What all is required for email from my server to pass through spam filters?

First the essentials:

  1. Read the relevant RFC:s such as RFC 5321, and make sure your mails conform to it, Don't leave out any headers such as Date: Subject: or From:, and carefully read the format details of the From: field. Just an email address is not valid anymore.
  2. Double-check that the From: address used is a valid address that you can receive mail to.
  3. Make PHP send the mail through your local postfix installation and not directly out on the internet or through the web hosting host.
  4. Keep DNS entries the same for forward and backwards lookups (mysubdomain.mydomain.com. should resolve to the IP address that has a PTR record pointing to mysubdomain.mydomain.com.).
  5. Make the mail server send its HELO (EHLO) with its correct FQDN (mysubdomain.mydomain.com.).
  6. Implement DKIM signing of outgoing emails
  7. Avoid hosting that is shared by systems that are frequently hacked.
  8. Add your server to DNSWL.ORG
  9. Publish an SPF record for your domain that indicate that your server is a legitimate sender host for your domain
  10. Avoid "spammy" content :-)
  11. look out for 8-bit characters. They need proper encoding in the headers.

After setting that up, you are ready to troubleshoot if mail still doesn't get through:

  1. check the postfix mail queue (mailq) and logs, such as /var/log/mail*log (filename can differ depending on distribution)
  2. if mail doesn't leave the server, postfix usually tells you why.
  3. if mail does leave the server, the problem is at the recipient side. Check your mail log for the receivers MX status message. It should look like this:

    2013-11-26T11:04:23.435295+01:00 jamie postfix/smtp[28919]: 415E65E3976: to=<[email protected]>, relay=hoover.blaha.se[123.45.67.89]:25, delay=0.24, delays=0.2/0.02/0/0.02, dsn=2.0.0, status=sent (250 2.0.0 Ok: queued as 661D12C0CD)
    

Note the "status=sent", the (250 and "queued as 661D12C0CD".

250 is the status code by the receiving MTA, indicating success and that delivery is their responsibility now. If the status code begins with 4 (as in 450), there was a temporary error and the message should remain in your queue (visible with mailq). If the status code begins with 5 (as in 550), there was a permanent failure, and there is no point in trying again with the same recipient address. Then the mail is removed from your queue and not delivered, and a bounce message might be sent back to the originator. This is one of the reasons why you need a valid From: address.

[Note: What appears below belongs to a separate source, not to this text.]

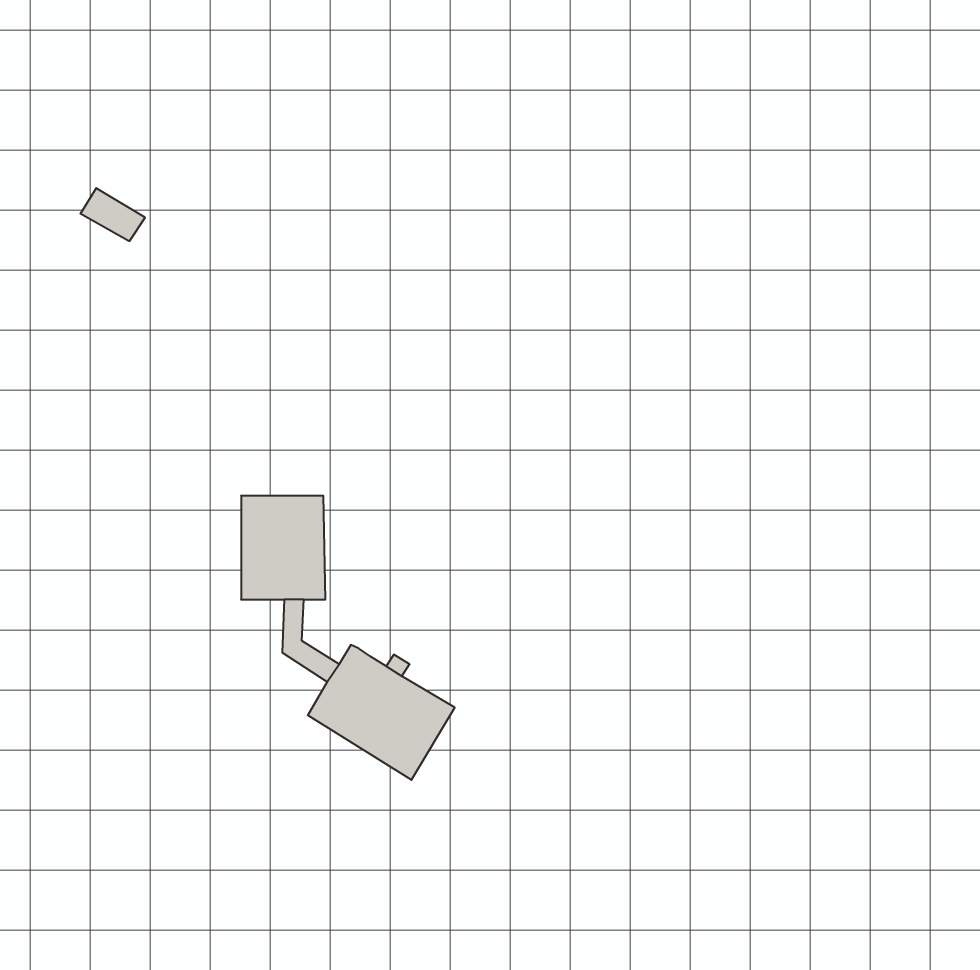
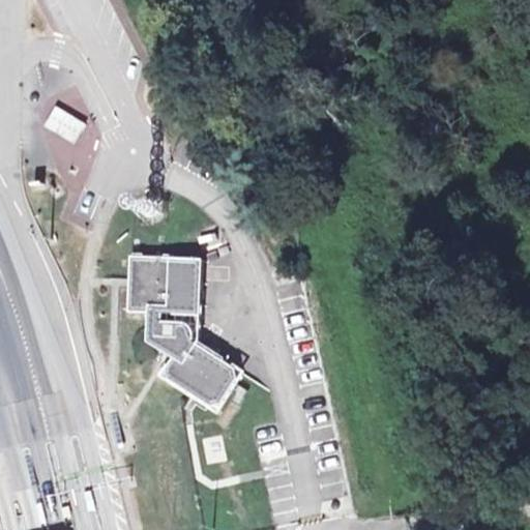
building: none -> [171,262,199,347]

The number 661D12C0CD in this example is the queue-ID of the remote system. Use that when looking through the logs (or talking to the postmaster) on the recipient side.

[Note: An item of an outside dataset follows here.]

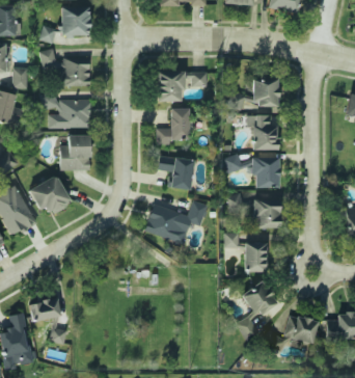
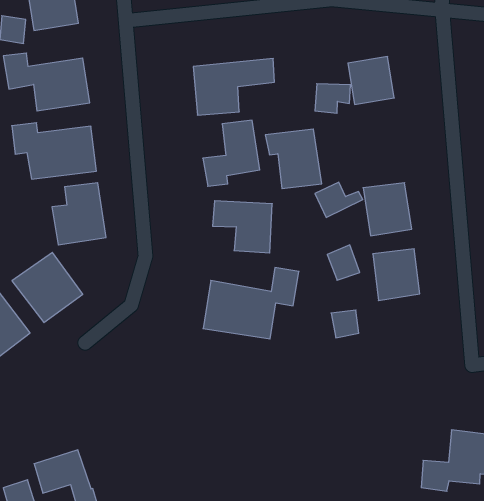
building: [247,115,278,150] -> [265,129,322,189]
building: [245,242,267,272] -> none
building: [237,279,279,341] -> none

Should I change my hostname on the machine to mysubdomain.mydomain.com?

Normally, SPAM filter take apart of the domain name, the IP originating the spam (in some cases even the entire ip block or the ASN completly, check UCEPROTECT and Whatsmyip.com blacklist check)

What other things do I have to do with the DNS to prevent my email from going into the spam folder?

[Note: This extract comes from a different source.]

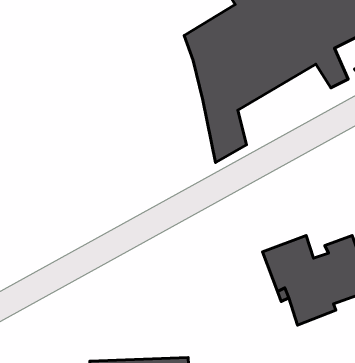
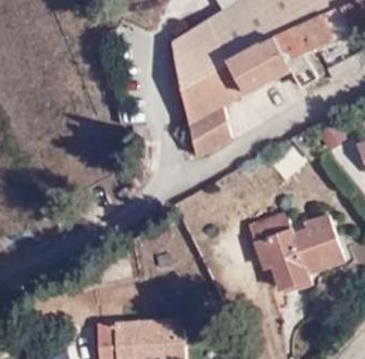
building: none -> [173,39,205,154]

This has been said several times already but, do not send SPAM, that should be the first method. After that, use SSL/TLS for all the connections from/to the server. Suspend accounts that use your server to send SPAM. Don't configure your server as Open Relay. Harden your server against hackers. Etc. Etc. There is just too many tools and method you can employ to do this that it will not end.

I just updated the PTR to the main domain name. How can I diagnose why my server's mail isn't reaching its destination?

Are you sure that your ISP allows you to send E-mails? Have you configured your server ports correctly? Is the server able to mail itself? Is difficult to diagnose since there are just too many things could have go wrong from local, to middle to end point and without logs, pings, test and more test is impossible to know. If you want you can check http://whatismyipaddress.com/blacklist-check and input your server IP. If it's listed is probable that that could be the reason you don't receive emails from the server, if it's not listed then you must provide more information and test that you have done.

Resources:

  • How to send emails and avoid them being classified as spam (thanks to minopret)
  • Best Practices for preventing you from looking like a spammer

MX Toolbox is your friend. Do a mx:mysubdomain.mydomain.com, blacklist:mysubdomain.mydomain.com, and ptr:mysubdomain.mydomain.com search using their supertool to diagnose mail issues.

AOL, JUNO, and YAHOO (maybe more, but those for sure) require valid PTR records from the sending email server in order for mail to be delivered to their users. I have noticed GMAIL does not require a PTR record but it does look for an MX record of the host.